Would you reproduce exactly the lines below from the one holding "elements of an array." through the one holding "end of an array.", inclusive, and no others?

- _Records_
Segment Open
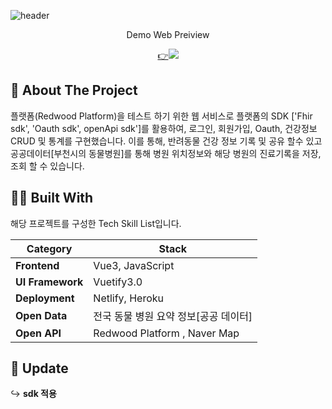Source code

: ![header](https://capsule-render.vercel.app/api?type=waving&color=auto&height=300&section=header&text=Fhir-Test-web&animation=fadeIn&fontAlignY=38&desc=반려동물%20건강정보%20기록%20및%20병원위치정보%20조회%20서비스&descAlignY=51&descAlign=62)



<p align='center'> Demo Web Preiview </p>
<p align='center'>
  <a href="https://redwoodplatformtest-chohbin.netlify.app">
    👉<img src="https://img.shields.io/badge/DEMO%20-%234FC08D.svg?&style=for-the-badge&&logoColor=white"/>
  </a>
</p>


<!-- ABOUT THE PROJECT -->
## 📖 About The Project

플랫폼(Redwood Platform)을 테스트 하기 위한 웹 서비스로 플랫폼의 SDK ['Fhir sdk', 'Oauth sdk', openApi sdk']를 활용하여, 로그인, 회원가입, Oauth, 건강정보 CRUD 및 통계를 구현했습니다. 이를 통해, 반려동물 건강 정보 기록 및 공유 할수 있고 공공데이터[부천시의 동물병원]를 통해 병원 위치정보와  해당 병원의 진료기록을 저장, 조회 할 수 있습니다.

<!--
## 📸 Screen Shot


<p align="center">
 <img src="src/assets/images/screenshots/screenshot_login.jpg" width="33%" height="400px">
 <img src="src/assets/images/screenshots/screenshot_oauth_sdk.jpg" width="33%"  height="400px">
 <img src="src/assets/images/screenshots/screenshot_hospital_map_pick.jpg" width="33%" height="400px">
 <br/>
 <img src="src/assets/images/screenshots/screenshot_pet_list.jpg" width="33%" height="400px">
 <img src="src/assets/images/screenshots/screenshot_pet_encounter_insert.jpg" width="33%" height="400px">
</p>
-->

## 🧑‍💻 Built With

해당 프로젝트를 구성한 Tech Skill List입니다.

 | Category                                                   | Stack                                                   |
| ------------------------------------------------------------ | ------------------------------------------------------- |
| **Frontend**                 | Vue3, JavaScript |
| **UI Framework**             | Vuetify3.0  |
| **Deployment**               | Netlify, Heroku  |
| **Open Data**             | 전국 동물 병원 요약 정보[공공 데이터] |
| **Open API**             | Redwood Platform , Naver Map |

## 🚩 Update

↪ <b>sdk 적용</b><br>







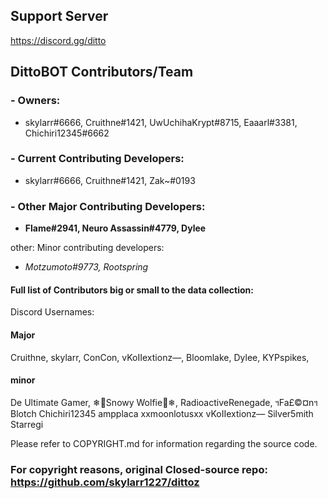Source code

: ## Support Server
https://discord.gg/ditto

## DittoBOT Contributors/Team
### - Owners:
- skylarr#6666, Cruithne#1421, UwUchihaKrypt#8715, Eaaarl#3381, Chichiri12345#6662

### - Current Contributing Developers:
- skylarr#6666, Cruithne#1421, Zak~#0193

### - Other Major Contributing Developers: 
- __**Flame#2941, Neuro Assassin#4779, Dylee**__



other:
Minor contributing developers: 
- *Motzumoto#9773, Rootspring*


#### Full list of Contributors big or small to the data collection:
Discord Usernames:
#### Major
Cruithne,
skylarr,
ConCon,
vKoIIextionz—,
Bloomlake,
Dylee,
KYPspikes,

#### minor
De Ultimate Gamer,
❄🐺Snowy Wolfie🐺❄,
RadioactiveRenegade,
ฯFa£©¤nฯ
Blotch
Chichiri12345
ampplaca
xxmoonlotusxx
vKoIIextionz—
Silver5mith
Starregi 

Please refer to COPYRIGHT.md for information regarding the source code.

### For copyright reasons, original Closed-source repo: https://github.com/skylarr1227/dittoz
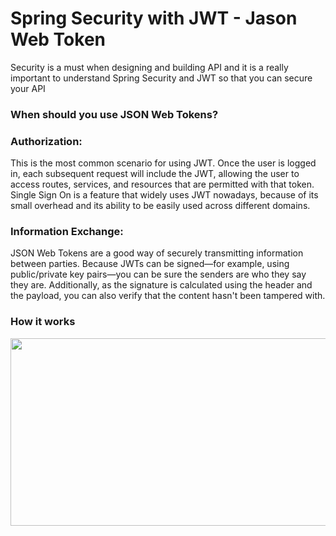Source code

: # Spring Security with JWT - Jason Web Token
<p> Security is a must when designing and building API and it is a really important to understand Spring Security and JWT so that you can secure your API <p/>
<h3> When should you use JSON Web Tokens? </h3>
<h3> Authorization:</h3>
 <p>
   This is the most common scenario for using JWT. Once the user is logged in, each subsequent request will include the JWT, allowing the user to access routes, 
   services, and resources that are permitted with that token. Single Sign On is a feature that widely uses JWT nowadays, because of its small 
   overhead and its ability to be easily used across different domains.
  <p/>

<h3>
  Information Exchange:
 </h3>
  <p>
    JSON Web Tokens are a good way of securely transmitting information between parties. Because JWTs can be signed—for example, 
    using public/private key pairs—you can be sure the senders are who they say they are. Additionally, as the signature is calculated using the header 
    and the payload, you can also verify that the content hasn't been tampered with.
   </p>
<h3>
 How it works
 </h3>
 <div align="center">
 <img height="300px" width="800px" center src="https://github.com/devbmendes/SpringSecurityJWT/assets/57733068/b44116cb-f040-416c-b68b-ee788b249d84" />
 </div>

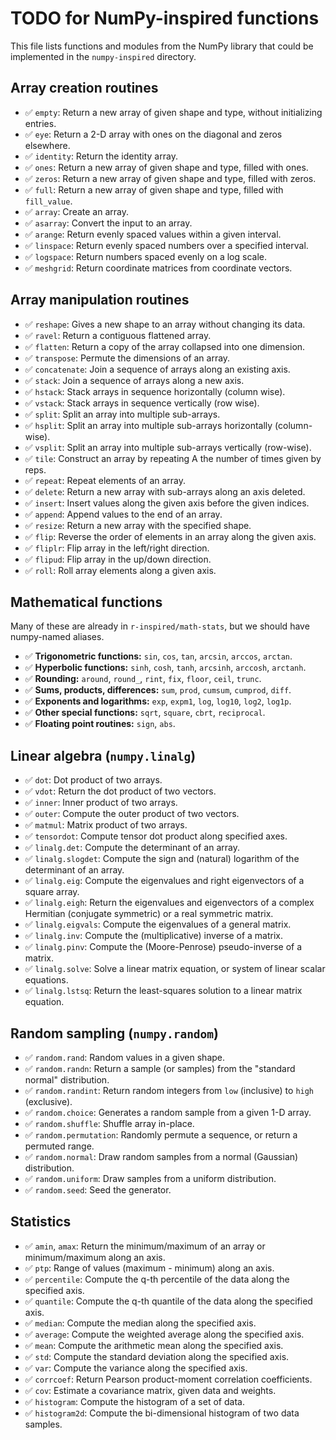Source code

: # TODO for NumPy-inspired functions

This file lists functions and modules from the NumPy library that could be implemented in the `numpy-inspired` directory.

## Array creation routines

-   ✅ `empty`: Return a new array of given shape and type, without initializing entries.
-   ✅ `eye`: Return a 2-D array with ones on the diagonal and zeros elsewhere.
-   ✅ `identity`: Return the identity array.
-   ✅ `ones`: Return a new array of given shape and type, filled with ones.
-   ✅ `zeros`: Return a new array of given shape and type, filled with zeros.
-   ✅ `full`: Return a new array of given shape and type, filled with `fill_value`.
-   ✅ `array`: Create an array.
-   ✅ `asarray`: Convert the input to an array.
-   ✅ `arange`: Return evenly spaced values within a given interval.
-   ✅ `linspace`: Return evenly spaced numbers over a specified interval.
-   ✅ `logspace`: Return numbers spaced evenly on a log scale.
-   ✅ `meshgrid`: Return coordinate matrices from coordinate vectors.

## Array manipulation routines

-   ✅ `reshape`: Gives a new shape to an array without changing its data.
-   ✅ `ravel`: Return a contiguous flattened array.
-   ✅ `flatten`: Return a copy of the array collapsed into one dimension.
-   ✅ `transpose`: Permute the dimensions of an array.
-   ✅ `concatenate`: Join a sequence of arrays along an existing axis.
-   ✅ `stack`: Join a sequence of arrays along a new axis.
-   ✅ `hstack`: Stack arrays in sequence horizontally (column wise).
-   ✅ `vstack`: Stack arrays in sequence vertically (row wise).
-   ✅ `split`: Split an array into multiple sub-arrays.
-   ✅ `hsplit`: Split an array into multiple sub-arrays horizontally (column-wise).
-   ✅ `vsplit`: Split an array into multiple sub-arrays vertically (row-wise).
-   ✅ `tile`: Construct an array by repeating A the number of times given by reps.
-   ✅ `repeat`: Repeat elements of an array.
-   ✅ `delete`: Return a new array with sub-arrays along an axis deleted.
-   ✅ `insert`: Insert values along the given axis before the given indices.
-   ✅ `append`: Append values to the end of an array.
-   ✅ `resize`: Return a new array with the specified shape.
-   ✅ `flip`: Reverse the order of elements in an array along the given axis.
-   ✅ `fliplr`: Flip array in the left/right direction.
-   ✅ `flipud`: Flip array in the up/down direction.
-   ✅ `roll`: Roll array elements along a given axis.

## Mathematical functions

Many of these are already in `r-inspired/math-stats`, but we should have numpy-named aliases.

-   ✅ **Trigonometric functions:** `sin`, `cos`, `tan`, `arcsin`, `arccos`, `arctan`.
-   ✅ **Hyperbolic functions:** `sinh`, `cosh`, `tanh`, `arcsinh`, `arccosh`, `arctanh`.
-   ✅ **Rounding:** `around`, `round_`, `rint`, `fix`, `floor`, `ceil`, `trunc`.
-   ✅ **Sums, products, differences:** `sum`, `prod`, `cumsum`, `cumprod`, `diff`.
-   ✅ **Exponents and logarithms:** `exp`, `expm1`, `log`, `log10`, `log2`, `log1p`.
-   ✅ **Other special functions:** `sqrt`, `square`, `cbrt`, `reciprocal`.
-   ✅ **Floating point routines:** `sign`, `abs`.

## Linear algebra (`numpy.linalg`)

-   ✅ `dot`: Dot product of two arrays.
-   ✅ `vdot`: Return the dot product of two vectors.
-   ✅ `inner`: Inner product of two arrays.
-   ✅ `outer`: Compute the outer product of two vectors.
-   ✅ `matmul`: Matrix product of two arrays.
-   ✅ `tensordot`: Compute tensor dot product along specified axes.
-   ✅ `linalg.det`: Compute the determinant of an array.
-   ✅ `linalg.slogdet`: Compute the sign and (natural) logarithm of the determinant of an array.
-   ✅ `linalg.eig`: Compute the eigenvalues and right eigenvectors of a square array.
-   ✅ `linalg.eigh`: Return the eigenvalues and eigenvectors of a complex Hermitian (conjugate symmetric) or a real symmetric matrix.
-   ✅ `linalg.eigvals`: Compute the eigenvalues of a general matrix.
-   ✅ `linalg.inv`: Compute the (multiplicative) inverse of a matrix.
-   ✅ `linalg.pinv`: Compute the (Moore-Penrose) pseudo-inverse of a matrix.
-   ✅ `linalg.solve`: Solve a linear matrix equation, or system of linear scalar equations.
-   ✅ `linalg.lstsq`: Return the least-squares solution to a linear matrix equation.

## Random sampling (`numpy.random`)

-   ✅ `random.rand`: Random values in a given shape.
-   ✅ `random.randn`: Return a sample (or samples) from the "standard normal" distribution.
-   ✅ `random.randint`: Return random integers from `low` (inclusive) to `high` (exclusive).
-   ✅ `random.choice`: Generates a random sample from a given 1-D array.
-   ✅ `random.shuffle`: Shuffle array in-place.
-   ✅ `random.permutation`: Randomly permute a sequence, or return a permuted range.
-   ✅ `random.normal`: Draw random samples from a normal (Gaussian) distribution.
-   ✅ `random.uniform`: Draw samples from a uniform distribution.
-   ✅ `random.seed`: Seed the generator.

## Statistics

-   ✅ `amin`, `amax`: Return the minimum/maximum of an array or minimum/maximum along an axis.
-   ✅ `ptp`: Range of values (maximum - minimum) along an axis.
-   ✅ `percentile`: Compute the q-th percentile of the data along the specified axis.
-   ✅ `quantile`: Compute the q-th quantile of the data along the specified axis.
-   ✅ `median`: Compute the median along the specified axis.
-   ✅ `average`: Compute the weighted average along the specified axis.
-   ✅ `mean`: Compute the arithmetic mean along the specified axis.
-   ✅ `std`: Compute the standard deviation along the specified axis.
-   ✅ `var`: Compute the variance along the specified axis.
-   ✅ `corrcoef`: Return Pearson product-moment correlation coefficients.
-   ✅ `cov`: Estimate a covariance matrix, given data and weights.
-   ✅ `histogram`: Compute the histogram of a set of data.
-   ✅ `histogram2d`: Compute the bi-dimensional histogram of two data samples.
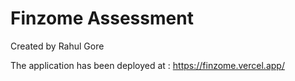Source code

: # Finzome Assessment 
Created by Rahul Gore

The application has been deployed at : https://finzome.vercel.app/
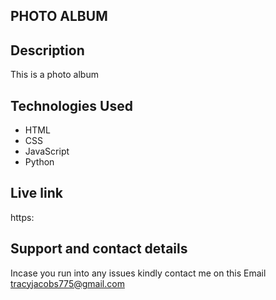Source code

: ## PHOTO ALBUM

## Description
This is a photo album

## Technologies Used
* HTML
* CSS
* JavaScript
* Python

## Live link
https:

## Support and contact details
Incase you run into any issues kindly contact me on this Email tracyjacobs775@gmail.com

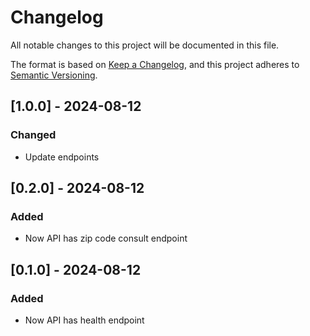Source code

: # Changelog

All notable changes to this project will be documented in this file.

The format is based on [Keep a Changelog](https://keepachangelog.com/en/1.1.0/),
and this project adheres to [Semantic Versioning](https://semver.org/spec/v2.0.0.html).

## [1.0.0] - 2024-08-12

### Changed

- Update endpoints

## [0.2.0] - 2024-08-12

### Added

- Now API has zip code consult endpoint

## [0.1.0] - 2024-08-12

### Added

- Now API has health endpoint
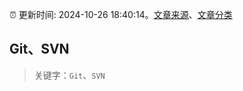 :alarm_clock: 更新时间: 2024-10-26 18:40:14。[文章来源](/README.md)、[文章分类](/TAGS.md)

## Git、SVN


> 关键字：`Git`、`SVN`



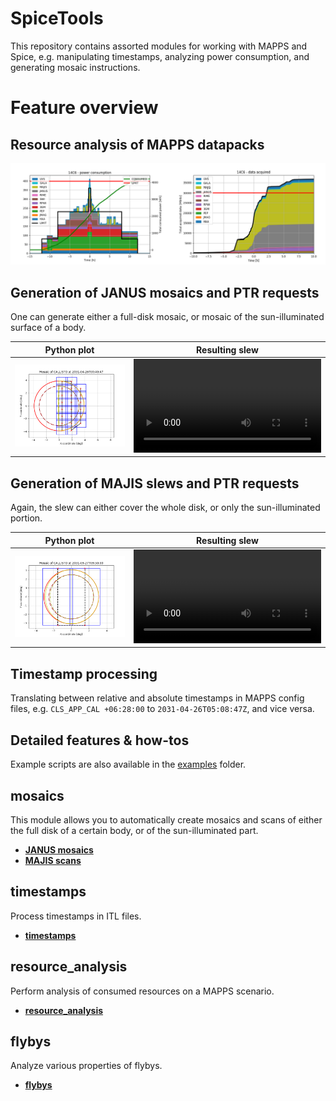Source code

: # SpiceTools
This repository contains assorted modules for working with MAPPS and
Spice, e.g. manipulating timestamps, analyzing power consumption,
and generating mosaic instructions.

# Feature overview

## Resource analysis of MAPPS datapacks

![](doc/img/power_data_graph.png)

## Generation of JANUS mosaics and PTR requests

One can generate either a full-disk mosaic, or mosaic of the sun-illuminated
surface of a body.

| Python plot | Resulting slew |
| :--------: | :--------: |
| <img src="doc/img/mosaic_14C6_sunside_JANUS.png" width="450"> | ![](doc/img/video_14C6_sunside_JANUS.mp4) |



## Generation of MAJIS slews and PTR requests
Again, the slew can either cover the whole disk, or only the sun-illuminated portion.

| Python plot | Resulting slew |
| :--------: | :--------: |
| <img src="doc/img/scan_22C11_full_MAJIS.png" width="450"> | ![](doc/img/video_22C11_full_MAJIS.mp4) |



## Timestamp processing
Translating between relative and absolute timestamps in MAPPS config files, e.g.
`CLS_APP_CAL +06:28:00` to `2031-04-26T05:08:47Z`, and vice versa.

## Detailed features & how-tos

Example scripts are also available in the [examples](examples/) folder.

## mosaics
This module allows you to automatically create mosaics and scans of either the full
disk of a certain body, or of the sun-illuminated part.

 - **[JANUS mosaics](doc/JANUS_mosaics.md)**
 - **[MAJIS scans](doc/MAJIS_scans.md)**


## timestamps
Process timestamps in ITL files.

 - **[timestamps](doc/timestamps.md)**


## resource_analysis
Perform analysis of consumed resources on a MAPPS scenario.

 - **[resource_analysis](doc/resource_analysis.md)**

## flybys
Analyze various properties of flybys.

 - **[flybys](doc/flybys.md)**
Segment Closed
- _Exercise output_
-   ✅ `repeat`: Repeat elements of an array.
-   ✅ `delete`: Return a new array with sub-arrays along an axis deleted.
-   ✅ `insert`: Insert values along the given axis before the given indices.
-   ✅ `append`: Append values to the end of an array.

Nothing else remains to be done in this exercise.